I'm a little surprised the total is that low, to be honest. Perhaps I need to watch Armageddon again.1
[Via WhackyparseThis, commenting at MetaFilter]
The best comment on MightyGodKing's heartbreaking, heartwarming, downright awesome Scenes From An Alternate Universe Where The Beatles Accepted Lorne Michaels' Generous Offer came from MarvinAndroid:
MarvinAndoid said on November 11th, 2009 at 2:16 am
I think Douglas Adams would appreciate this, and that's just about the best thing I can say about anything.

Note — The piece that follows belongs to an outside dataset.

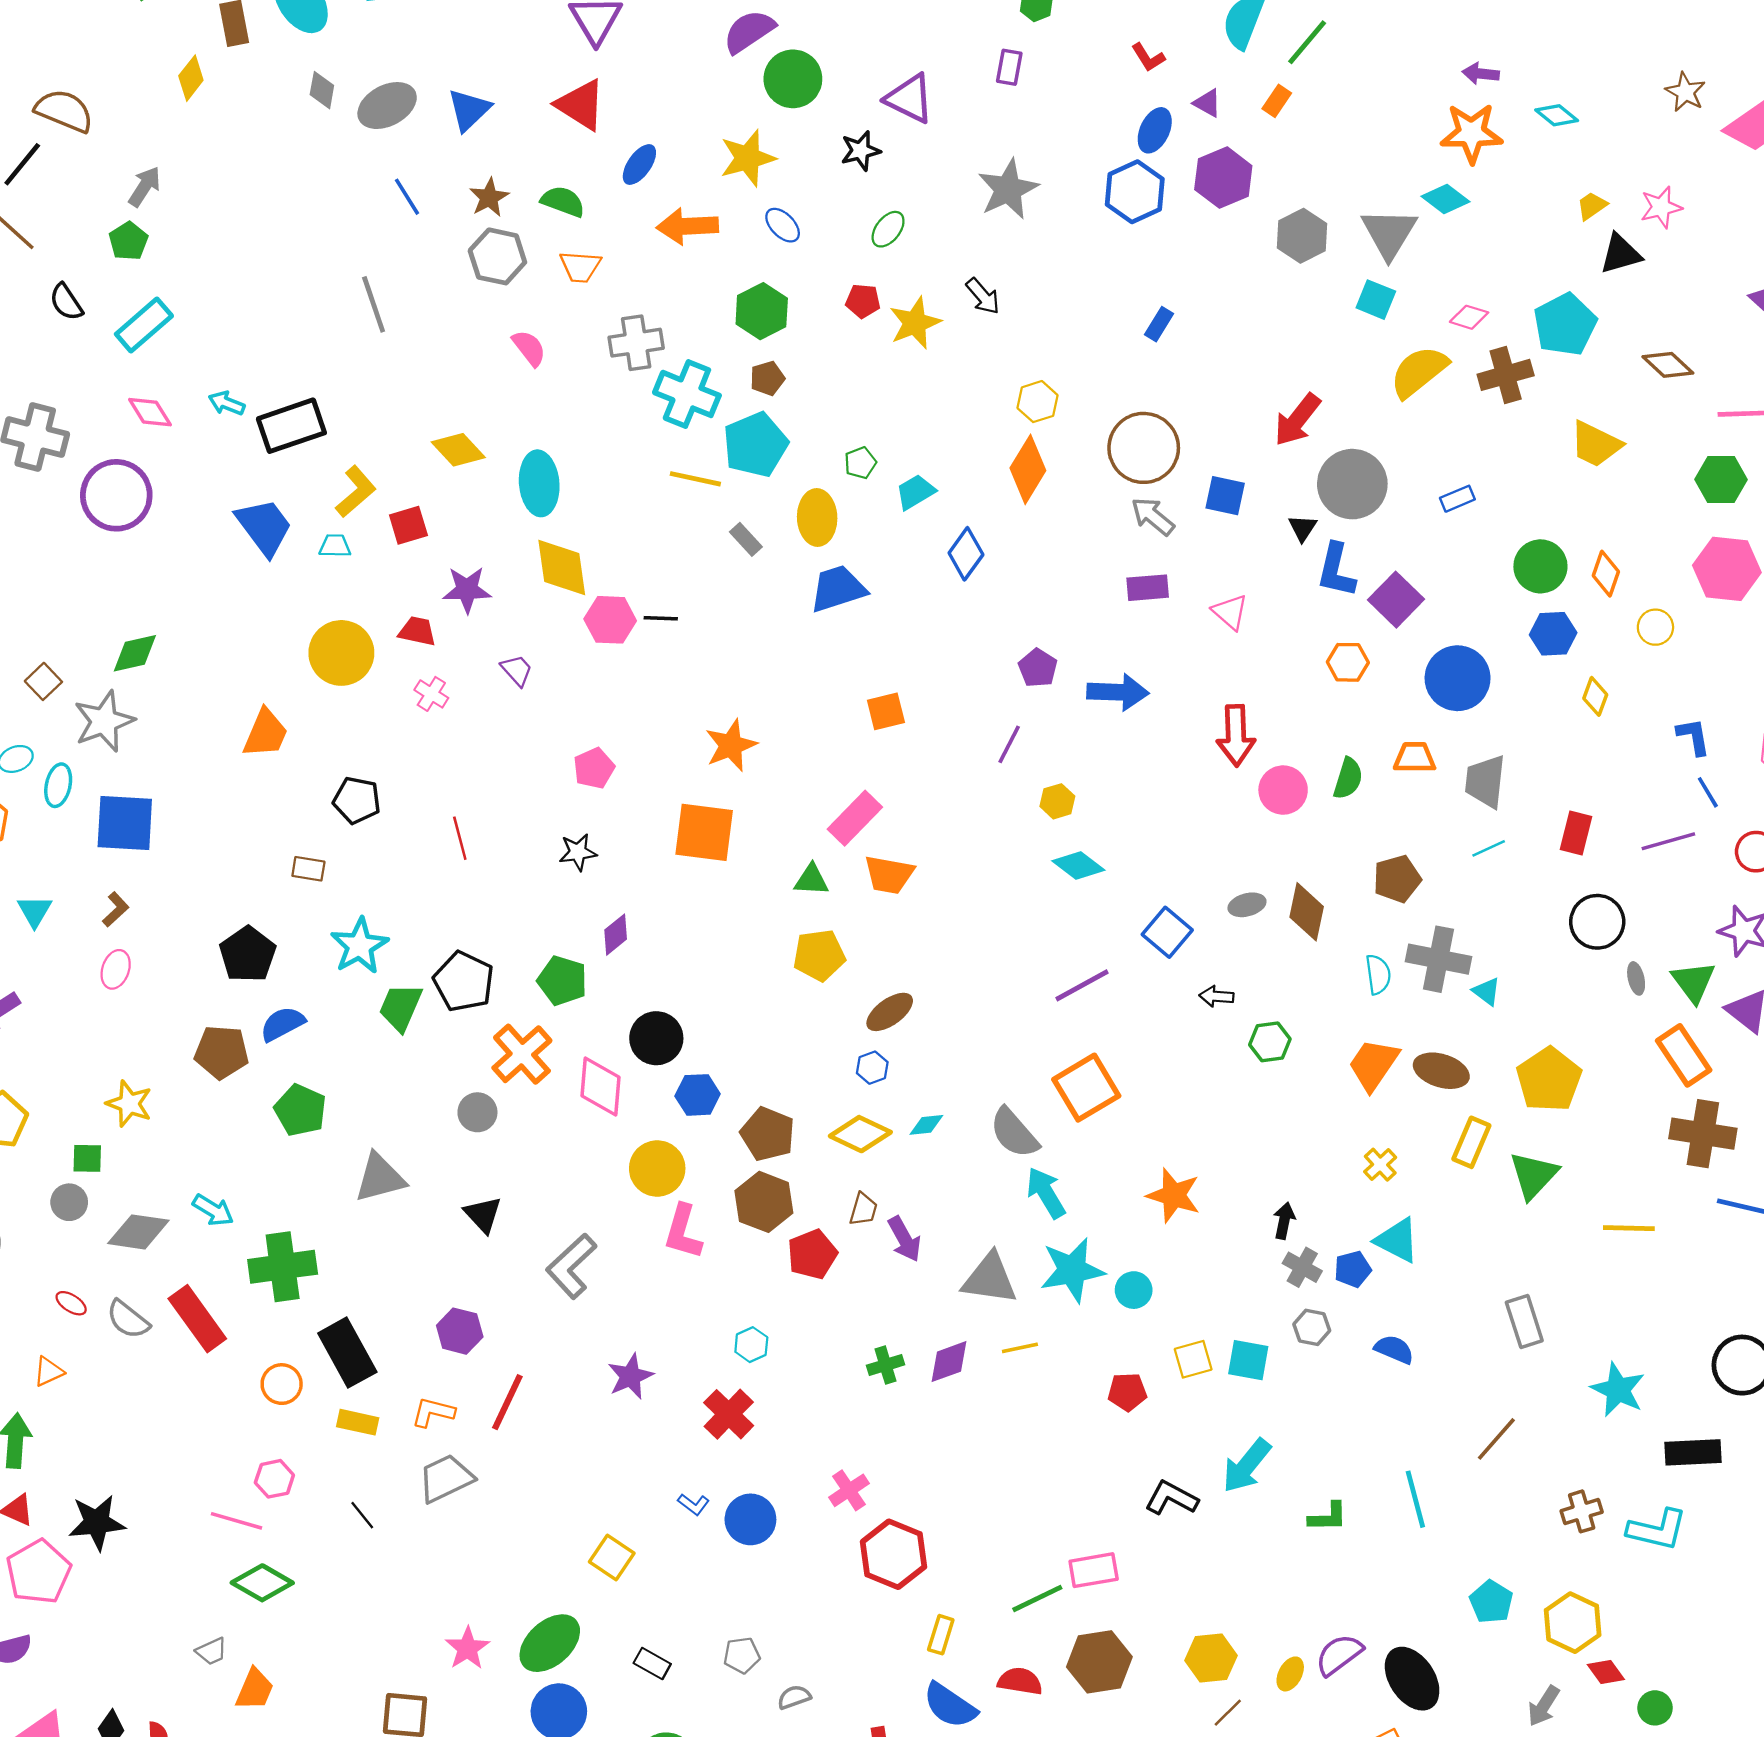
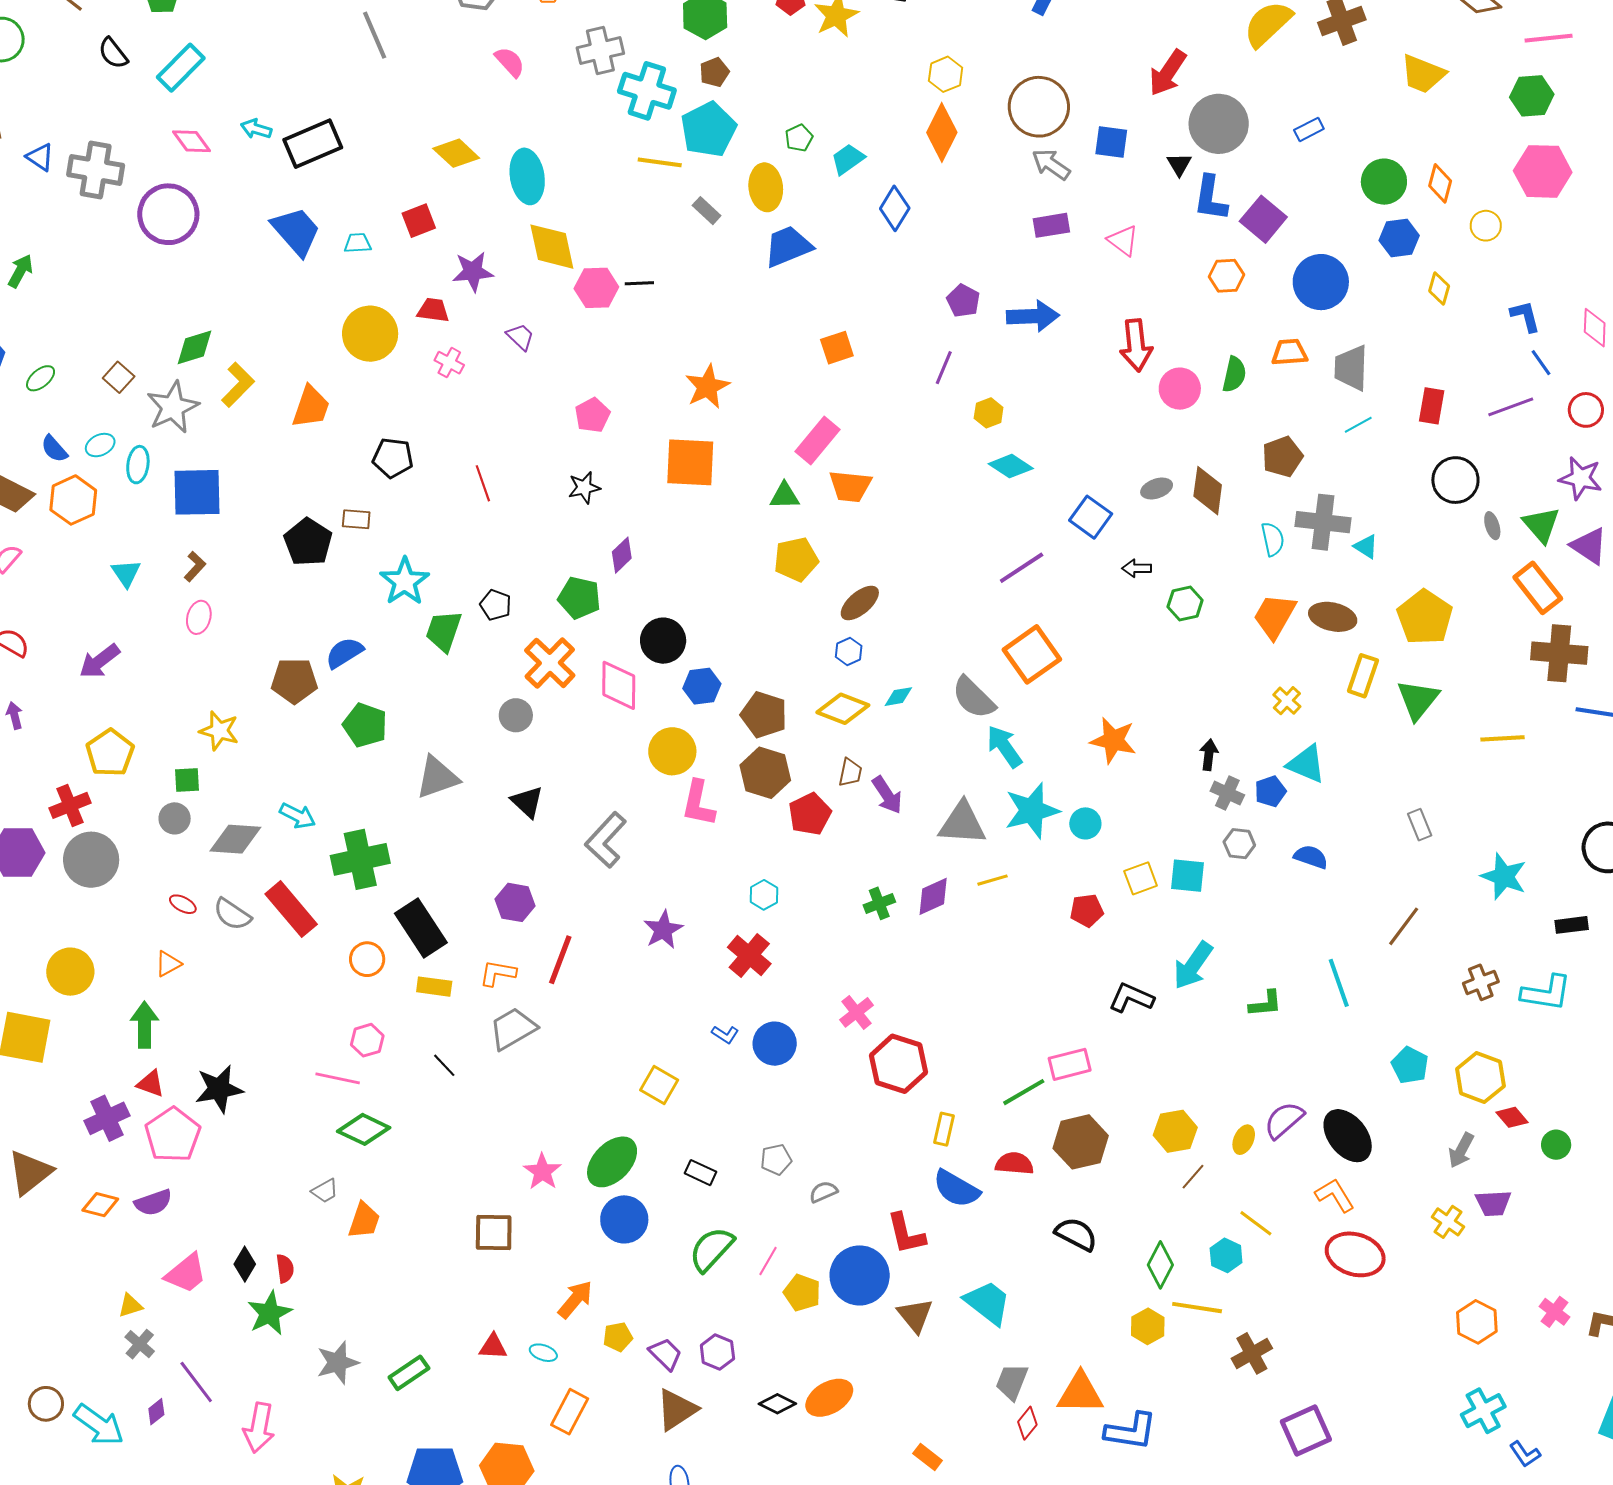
yellow L-shape: (356, 492) -> (238, 385), moved
black pentagon: (248, 954) -> (308, 542), moved
black pentagon: (464, 982) -> (496, 605), size x0.6
gray rectangle: (1524, 1322) -> (1420, 825), size x0.7
black rectangle: (1693, 1452) -> (1572, 925), size x0.7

Note to newspaper publishers everywhere: if you announce that you're going to contract out the work of your copy editors, you can expect the memo you issue announcing the decision to be copy edited to within an inch of its life.1
[Via iamcal]
Q. What if Charlie Chaplin had been given the script for The Matrix?

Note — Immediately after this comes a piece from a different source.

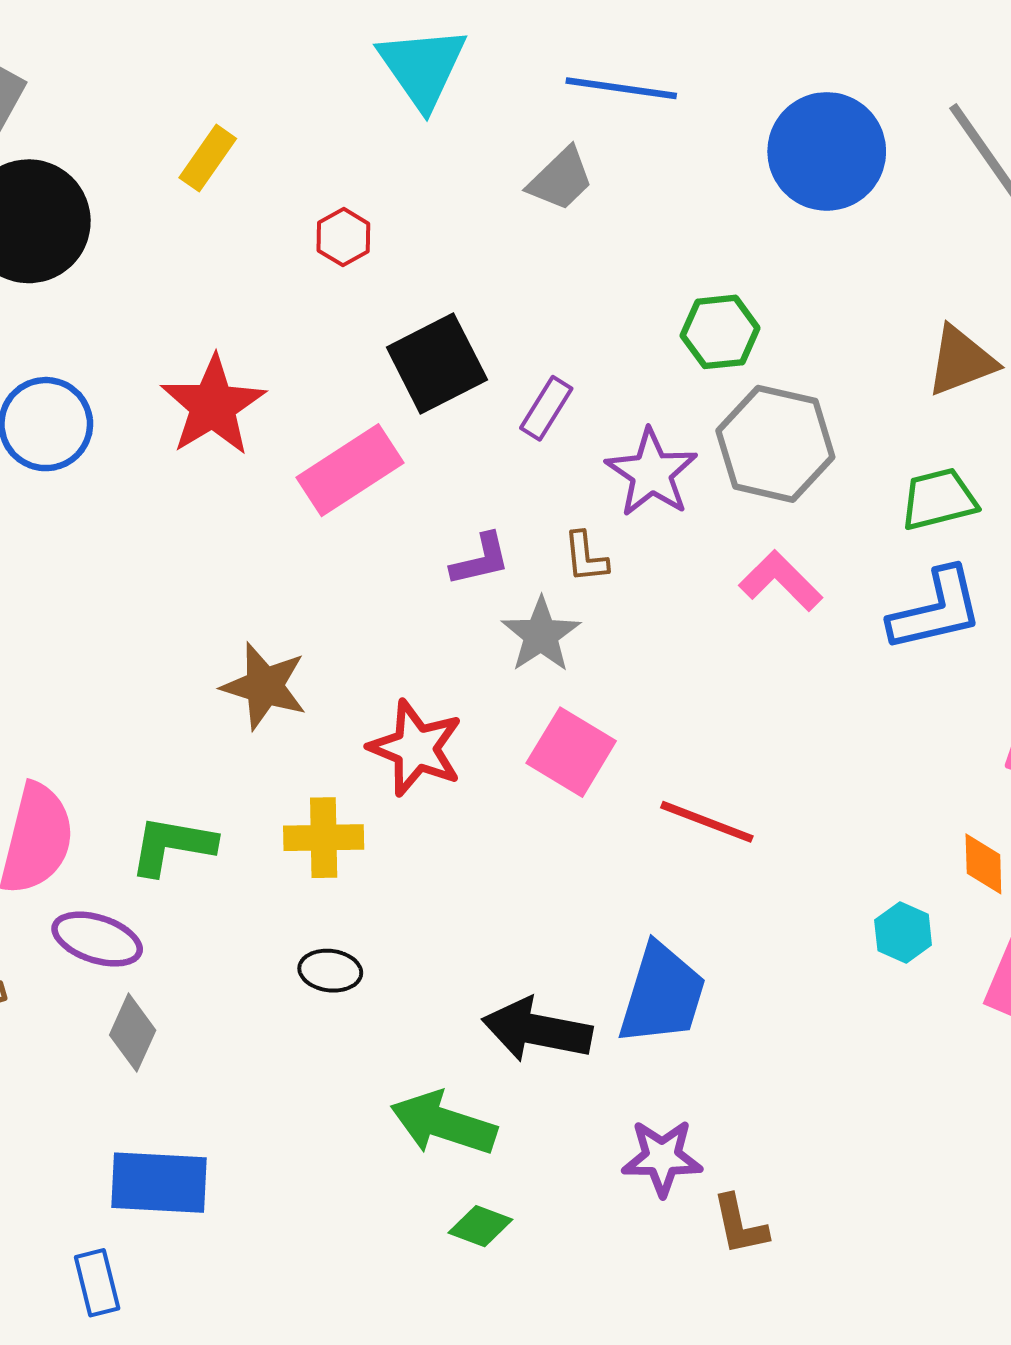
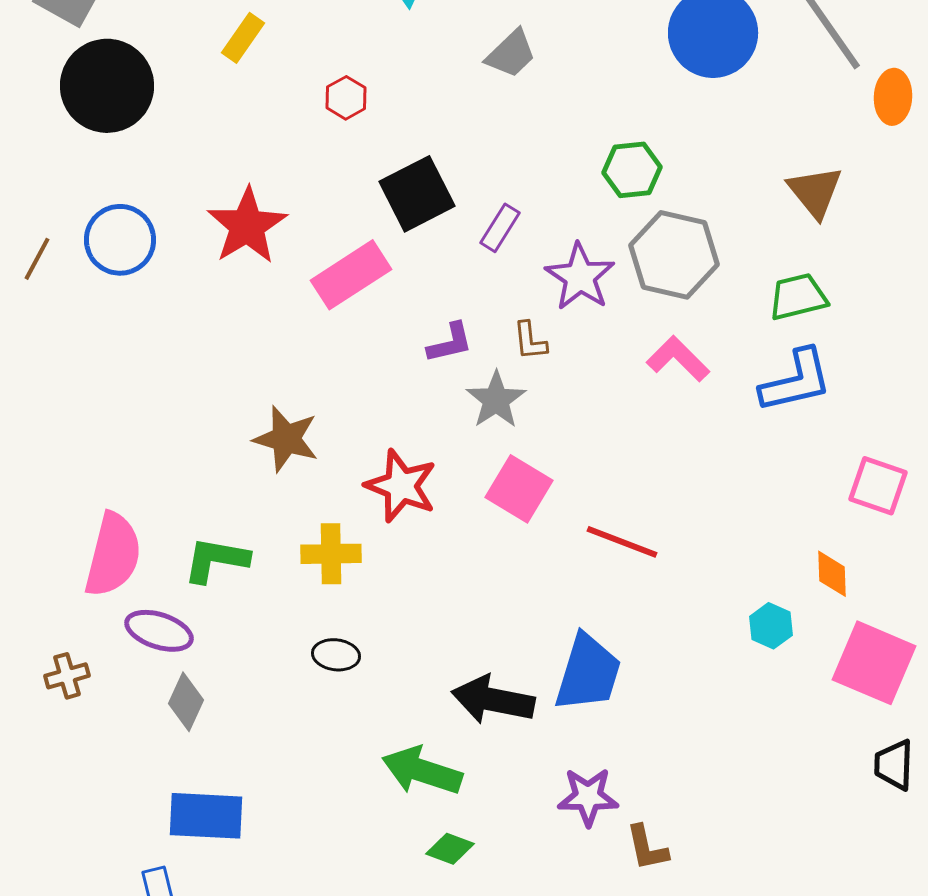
brown triangle: (961, 361) -> (815, 192), turned -48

A. We'd have been invited to choose the grey pill, witnessed a bullet time pie fight, and seen Morpheus teach Neo how to box. Whoa!
[Via MetaFilter]
Scott Brown reckons America is finally ready for Doctor Who:
Before you brand me a Benedork Arnold, let me explain: There's a fix I just don't get from mainstream American science fiction, perhaps because of its grinding obsession with the imperialistic (and its depressive sibling, the dystopic), not to mention its wearisome push for ever-shinier effects. Like its not-so-distant cousin American religion, American sci-fi is fixated on final battles, ultimate judgment (particularly on questions of control and leadership), and an up-or-down vote on the whole good/evil issue. Even the most morally restless imaginings – the Losts and Battlestars – eventually prolapse into Bruckheimer-esque excerpts from the Book of Revelation. As an antidote, I turn to the Doctor – a fussy 900-year-old neurotic who's part Ancient Mariner, part Oxford don, with a whimsical fashion sense, a close acquaintance with defeat and futility, and a tendency to rattle on. He subscribes to no Force-like creed. No enlightened military Federation stands behind him, photon torpedoes at the ready – indeed, his race, the Time Lords, is more or less extinct. His signature gizmo isn't a blaster or a phaser but a souped-up screwdriver. His Millennium Falcon? The Tardis, which looks to the unschooled like an old telephone booth. It's actually a police call box, a relic from the '50s, and the ship's most spectacular feature isn't artillery; it's feng shui: It's bigger on the inside. The Doctor is courageous and heroic, sure, but in the Mèdecins Sans Frontiéres vein. Oh so Euro!